* Exercise directions
Starting at the top line, return each entry word for word.

* Provided records
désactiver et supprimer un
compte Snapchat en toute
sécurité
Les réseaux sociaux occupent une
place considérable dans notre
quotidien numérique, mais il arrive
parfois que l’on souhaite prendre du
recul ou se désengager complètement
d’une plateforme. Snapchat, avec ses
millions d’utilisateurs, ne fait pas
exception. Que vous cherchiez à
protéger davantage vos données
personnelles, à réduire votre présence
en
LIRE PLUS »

* Written solution
désactiver et supprimer un
compte Snapchat en toute
sécurité
Les réseaux sociaux occupent une
place considérable dans notre
quotidien numérique, mais il arrive
parfois que l’on souhaite prendre du
recul ou se désengager complètement
d’une plateforme. Snapchat, avec ses
millions d’utilisateurs, ne fait pas
exception. Que vous cherchiez à
protéger davantage vos données
personnelles, à réduire votre présence
en
LIRE PLUS »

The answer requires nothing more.